Kamis, 22 November 2012

Filled Under:

TIDAK ADA HAK ASASI MANUSIA UNIVERSAL

07.45



sumber : truthaholics.wordpress.com 

Semenjak berakhirnya perang dingin dan runtuhnya Uni Soviet menyebabkan beralihnya masalah pertentangan blok Barat, blok Timur dan komunisme, ke masalah hak asasi manusia. Indonesia sebagai bagian dari masyarakat internasional tak lepas dari gelombang isu hak asasi manusia yang melanda dunia, maka penting untuk membahas HAM dalam prespektif Negara Kestuan Republik Indonesia (NKRI). 

Isu tentang HAM mencuat dimulai dari diskusi PBB menghasilkan beberapa piagam penting antara lain Deklarasi Universal HAM (1948), dua perjanjian yakni Konvenan Internasional Hak Sipil dan Politik dan Konvenan Internasional Ekonomi Sosial Budaya (1966), serta Deklarasi Wina (1993). Deklarasi wina sebagai bentuk tercapainya konsensus antar negara barat dan non-barat bahwa HAM bersifat universal, walaupun terjadi perbedaan dalam implementasinya sesuai dengan ciri khas negaranya.

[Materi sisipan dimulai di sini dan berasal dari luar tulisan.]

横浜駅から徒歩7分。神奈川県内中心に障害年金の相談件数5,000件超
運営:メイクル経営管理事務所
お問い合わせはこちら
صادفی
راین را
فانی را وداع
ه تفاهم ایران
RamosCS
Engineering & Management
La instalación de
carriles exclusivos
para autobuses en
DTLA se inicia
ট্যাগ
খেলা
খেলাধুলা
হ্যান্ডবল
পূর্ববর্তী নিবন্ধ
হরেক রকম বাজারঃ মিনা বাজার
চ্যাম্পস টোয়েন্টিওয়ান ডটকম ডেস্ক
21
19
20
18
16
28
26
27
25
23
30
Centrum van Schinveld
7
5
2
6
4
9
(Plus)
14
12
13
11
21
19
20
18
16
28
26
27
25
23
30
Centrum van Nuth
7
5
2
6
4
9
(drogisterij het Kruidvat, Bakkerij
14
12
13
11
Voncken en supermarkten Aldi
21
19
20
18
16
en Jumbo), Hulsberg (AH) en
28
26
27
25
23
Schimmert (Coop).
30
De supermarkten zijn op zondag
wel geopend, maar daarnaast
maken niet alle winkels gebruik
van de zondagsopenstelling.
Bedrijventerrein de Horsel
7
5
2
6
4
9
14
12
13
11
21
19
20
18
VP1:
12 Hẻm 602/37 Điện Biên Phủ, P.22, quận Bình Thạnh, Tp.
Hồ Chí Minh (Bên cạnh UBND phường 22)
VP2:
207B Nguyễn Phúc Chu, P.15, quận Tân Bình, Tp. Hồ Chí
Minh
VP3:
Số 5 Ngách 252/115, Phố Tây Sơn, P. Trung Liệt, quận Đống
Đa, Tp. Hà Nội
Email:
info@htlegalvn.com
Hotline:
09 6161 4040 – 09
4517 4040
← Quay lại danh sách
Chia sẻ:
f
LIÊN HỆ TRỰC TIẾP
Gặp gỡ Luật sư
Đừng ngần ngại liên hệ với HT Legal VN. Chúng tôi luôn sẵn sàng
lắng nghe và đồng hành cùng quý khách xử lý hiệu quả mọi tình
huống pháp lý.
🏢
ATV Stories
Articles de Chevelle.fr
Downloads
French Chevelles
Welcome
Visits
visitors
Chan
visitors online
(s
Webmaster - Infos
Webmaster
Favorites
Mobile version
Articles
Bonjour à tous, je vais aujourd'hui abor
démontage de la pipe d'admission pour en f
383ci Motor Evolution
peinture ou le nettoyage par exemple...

Sebenarnya masalah hak asasi manusia bukanlah merupakan masalah baru dalam sejarah manusia. Jauh sebelum Magna Charta, di dunia islam terlebih dahulu ada suatu piagam tentang HAM yang dikenal dengan “Piagam Madinah” di Madinah pada tahun 622, yang memberikan jaminan perlindungan hak asasi manusia bagi penduduk Madinah yang terdiri atas beragam suku dan agama. Sehubungan HAM pertama kali merupakan hak-hak dasar yang dibawa manusia sebagai anugerah Tuhan Yang Maha Esa, maka perlu dipahami bahwa HAM tidak bersumber dari negara dan hukum, tetapi semata-mata bersumber dari Tuhan sebagai pencipta alam semesta. Fungsi negara dan hukum adalah suatu pengakuan dan jaminan perlindungan terhadap hak asasi manusia tersebut. Telah dijelaskan diatas bahwa hak asasi manusia bersifat tidak universal, dalam arti ada perbedaan dan tidak harus sama di mana saja dan kapan saja. Sebab, dalam pandangan agama dan negara terdapat beberapa nilai yang saling bertentangan.

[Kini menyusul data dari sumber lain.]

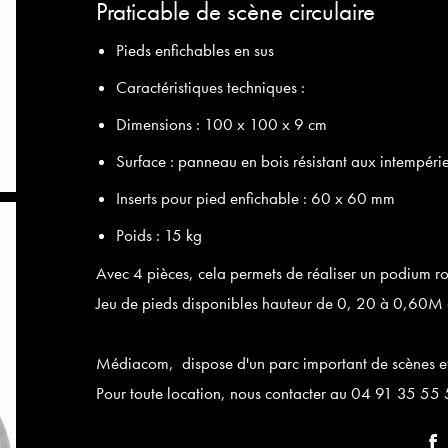
Praticable de scène circulaire
Pieds enfichables en sus
Caractéristiques techniques :
Dimensions : 100 x 100 x 9 cm
Surface : panneau en bois résistant aux intempér
Inserts pour pied enfichable : 60 x 60 mm
Poids : 15 kg
Avec 4 pièces, cela permets de réaliser un podium 
Jeu de pieds disponibles hauteur de 0, 20 à 0,6
Médiacom, dispose d'un parc important de scènes et
Pour toute location, nous contacter au 04 91 35 5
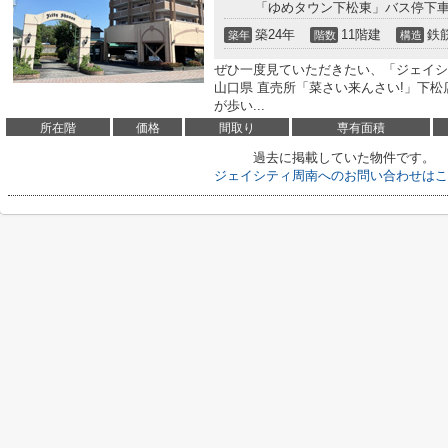
「ゆめタウン下松東」バス停下車
築24年
11階建
鉄
築年
階数
構造
ぜひ一度見ていただきたい、「ジェイシ
山口県 直売所「菜さい来んさい!」下松
が歩い...
所在階
価格
間取り
専有面積
過去に掲載していた物件です。
ジェイシティ周南へのお問い合わせはこ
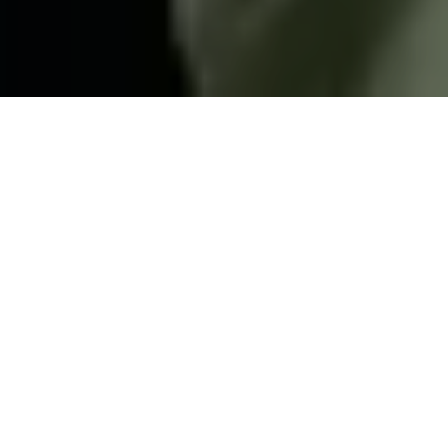
ALERTA 76-2025
Puerto Lempiras, Gracias a Dios (C-Libre).- La
periodista Yuam Pravia, reportó al Comité por la Libre
Expresión (C-Libre) que personas desconocidas en
altas horas de la noche vulneraron el cerco perimetral
de su casa de habitación aumentando la
vulnerabilidad de la estructura. En su narración la
profesional del periodismo, originaria de La Mosquitia
en el departamento de Gracias a Dios, dijo que “uno
de los postes que sostiene el alambre de pua del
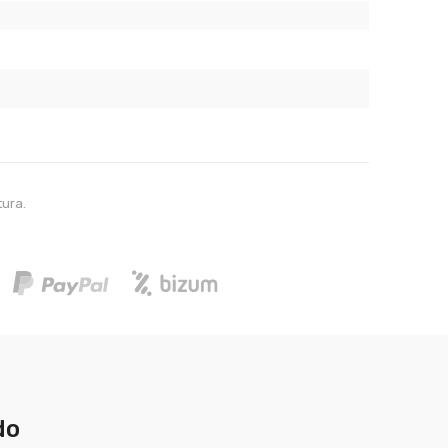
tura.
do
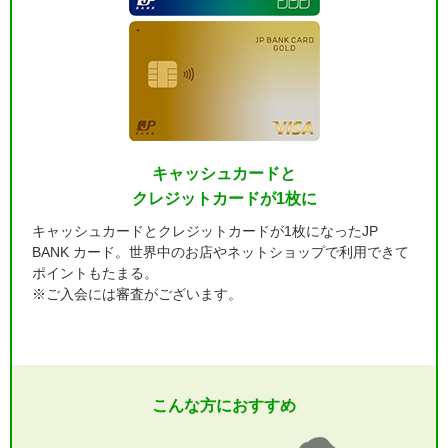
キャッシュカードと
クレジットカードが1枚に
キャッシュカードとクレジットカードが1枚になったJP
BANK カード。世界中のお店やネットショップで利用できて
ポイントもたまる。
※ご入会には審査がございます。
こんな方におすすめ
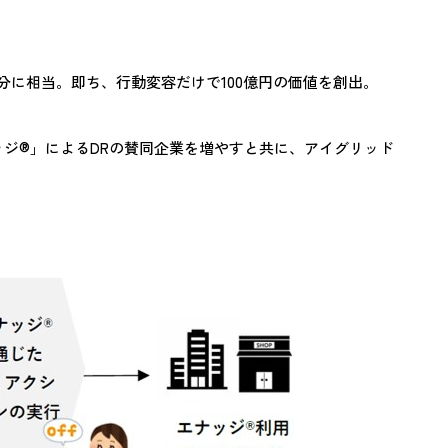
分に相当。即ち、行動変容だけで100億円の価値を創出。
ジ®」によるDRの賛同企業を増やすと共に、アイグリッド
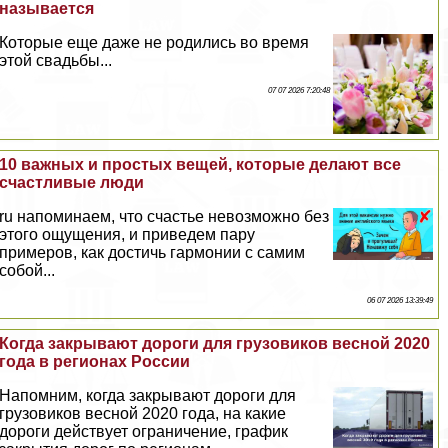
называется
Которые еще даже не родились во время
этой свадьбы...
07 07 2026 7:20:48
10 важных и простых вещей, которые делают все
счастливые люди
ru напоминаем, что счастье невозможно без
этого ощущения, и приведем пару
примеров, как достичь гармонии с самим
собой...
06 07 2026 13:39:49
Когда закрывают дороги для грузовиков весной 2020
года в регионах России
Напомним, когда закрывают дороги для
грузовиков весной 2020 года, на какие
дороги действует ограничение, график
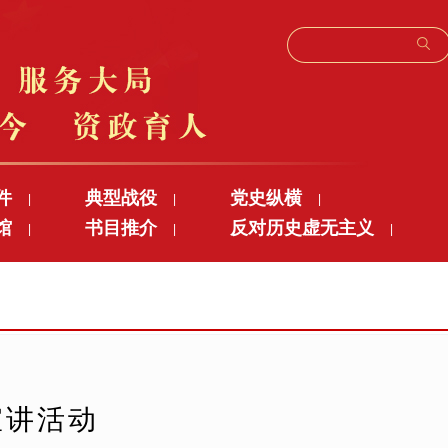
件
典型战役
党史纵横
|
|
|
馆
书目推介
反对历史虚无主义
|
|
|
宣讲活动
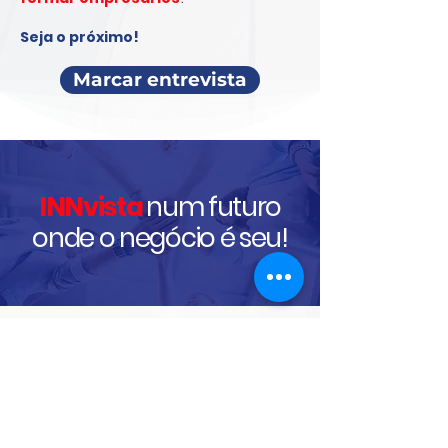
Seja o próximo!
Marcar entrevista
INNvista
num futuro
onde o negócio é seu!
Carla Carreira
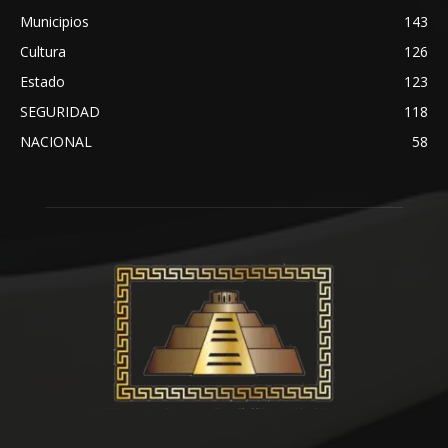
Municipios
143
Cultura
126
Estado
123
SEGURIDAD
118
NACIONAL
58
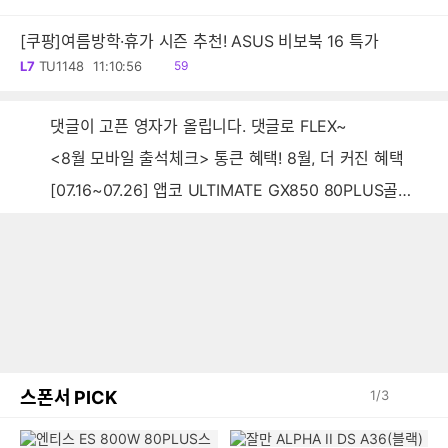
음
[쿠팡]여름방학·휴가 시즌 추천! ASUS 비보북 16 특가
읽
L7
TU1148
11:10:56
59
음
댓글이 고픈 영자가 올립니다. 댓글로 FLEX~
<8월 모바일 출석체크> 통큰 혜택! 8월, 더 커진 혜택
[07.16~07.26] 앱코 ULTIMATE GX850 80PLUS골드 풀모듈러 ATX3.0 블랙
스폰서 PICK
1
/
3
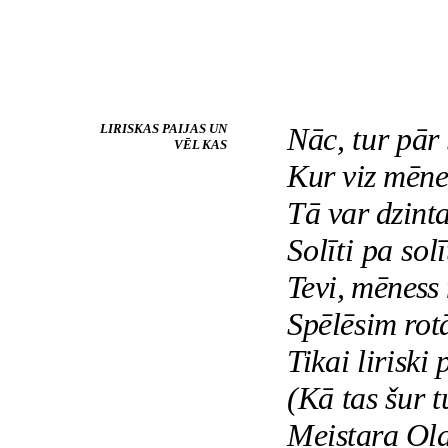
LIRISKAS PAIJAS UN
Nāc, tur pār 
VĒL KAS
Kur viz mēne
Tā var dzint
Solīti pa sol
Tevi, mēness 
Spēlēsim rot
Tikai liriski
(Kā tas šur t
Meistara Ola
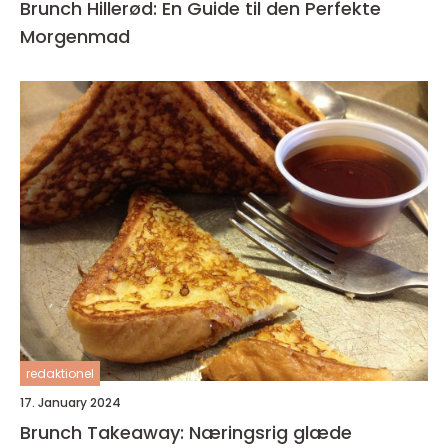
Brunch Hillerød: En Guide til den Perfekte
Morgenmad
redaktionel
17. January 2024
Brunch Takeaway: Næringsrig glæde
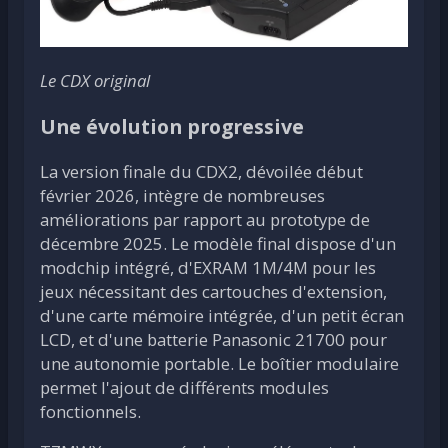
Le CDX original
Une évolution progressive
La version finale du CDX2, dévoilée début
février 2026, intègre de nombreuses
améliorations par rapport au prototype de
décembre 2025. Le modèle final dispose d'un
modchip intégré, d'EXRAM 1M/4M pour les
jeux nécessitant des cartouches d'extension,
d'une carte mémoire intégrée, d'un petit écran
LCD, et d'une batterie Panasonic 21700 pour
une autonomie portable. Le boîtier modulaire
permet l'ajout de différents modules
fonctionnels.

Menurut H. Hamid Fahmy Zarkasyi, M.Phil, Ph.D dalam bukunya “Islam, HAM, dan Kebebasan Beragama” bertentangan nilai agama dan HAM disebabkan perspektif manusia Barat telah terbentuk oleh doktrin humanisme. Sehingga terjadi pengeseran dari sentralitas Tuhan kepada sentralitas manusia, mereka menganggap manusia lebih penting dari agama dan sikap manusia lebih mulia daripada sikap religius. Humanisme dianggap anti agama, sebaliknya agama dituduh anti kemanusiaan.

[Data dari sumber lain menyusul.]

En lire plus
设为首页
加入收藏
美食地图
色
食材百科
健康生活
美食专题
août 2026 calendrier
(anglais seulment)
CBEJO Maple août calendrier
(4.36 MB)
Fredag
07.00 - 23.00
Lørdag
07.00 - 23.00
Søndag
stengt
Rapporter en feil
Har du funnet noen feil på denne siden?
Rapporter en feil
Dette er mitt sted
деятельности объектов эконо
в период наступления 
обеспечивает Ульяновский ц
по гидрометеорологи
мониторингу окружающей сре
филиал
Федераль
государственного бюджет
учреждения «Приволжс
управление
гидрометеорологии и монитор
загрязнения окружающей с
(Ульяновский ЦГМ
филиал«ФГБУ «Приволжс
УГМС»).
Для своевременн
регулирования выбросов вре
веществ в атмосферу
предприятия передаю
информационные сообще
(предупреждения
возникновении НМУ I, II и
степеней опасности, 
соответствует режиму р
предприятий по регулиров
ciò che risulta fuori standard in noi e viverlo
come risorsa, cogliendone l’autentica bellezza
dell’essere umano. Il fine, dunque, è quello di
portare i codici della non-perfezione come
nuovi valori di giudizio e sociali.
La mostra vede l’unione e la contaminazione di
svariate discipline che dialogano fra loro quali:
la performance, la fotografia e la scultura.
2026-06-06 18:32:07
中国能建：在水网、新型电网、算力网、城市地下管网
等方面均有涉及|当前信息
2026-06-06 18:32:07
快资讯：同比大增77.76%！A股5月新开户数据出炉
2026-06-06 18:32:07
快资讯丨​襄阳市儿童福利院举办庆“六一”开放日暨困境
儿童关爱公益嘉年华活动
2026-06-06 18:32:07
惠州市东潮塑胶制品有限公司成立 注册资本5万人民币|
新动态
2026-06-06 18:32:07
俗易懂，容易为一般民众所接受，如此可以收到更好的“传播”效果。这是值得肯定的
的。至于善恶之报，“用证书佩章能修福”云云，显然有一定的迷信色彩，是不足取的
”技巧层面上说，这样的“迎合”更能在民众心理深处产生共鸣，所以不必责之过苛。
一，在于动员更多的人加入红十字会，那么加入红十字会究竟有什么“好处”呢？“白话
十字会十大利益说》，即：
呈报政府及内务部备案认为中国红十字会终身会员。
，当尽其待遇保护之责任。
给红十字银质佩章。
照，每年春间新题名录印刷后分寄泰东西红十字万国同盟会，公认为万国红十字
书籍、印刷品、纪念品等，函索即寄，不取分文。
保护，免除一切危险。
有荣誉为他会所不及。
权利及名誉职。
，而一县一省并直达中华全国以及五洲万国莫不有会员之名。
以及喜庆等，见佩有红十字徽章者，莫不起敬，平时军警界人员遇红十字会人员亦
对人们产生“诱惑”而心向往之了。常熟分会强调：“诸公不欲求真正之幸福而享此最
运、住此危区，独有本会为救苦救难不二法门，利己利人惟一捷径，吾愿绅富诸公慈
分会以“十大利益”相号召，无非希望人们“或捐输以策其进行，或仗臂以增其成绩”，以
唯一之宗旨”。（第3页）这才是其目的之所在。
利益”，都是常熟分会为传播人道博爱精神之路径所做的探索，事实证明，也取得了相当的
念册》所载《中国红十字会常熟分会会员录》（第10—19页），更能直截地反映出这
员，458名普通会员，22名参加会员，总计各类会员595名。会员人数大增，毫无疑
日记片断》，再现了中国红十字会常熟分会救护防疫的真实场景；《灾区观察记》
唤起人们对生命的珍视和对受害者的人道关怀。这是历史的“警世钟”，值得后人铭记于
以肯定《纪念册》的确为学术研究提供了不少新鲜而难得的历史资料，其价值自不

 Jadi saya berpendapat bahwa memaknai konteks hak asasi dan kebebasan harus dimaknai menurut pandangan agama dan negara-negara masing-masing tanpa ada ketentuan mutlak. Hal ini disebabkan yang mengajarkan dan memperkenalkan HAM berasal dari Tuhan melalui ajaran agama. Jadi tidak boleh ada pemaksaan sebuah negara harus menjalankan hak asasi sesuai dengan dekralasi DUNHAM, karena pemaksaan telah melanggar hak asasi dan kebebesan itu sendiri. Adapun fungsi negara ketika HAM bertentangan dengan agama adalah mengatur dan mendamaikan dengan lembaga-lembaga resmi agama tersebut.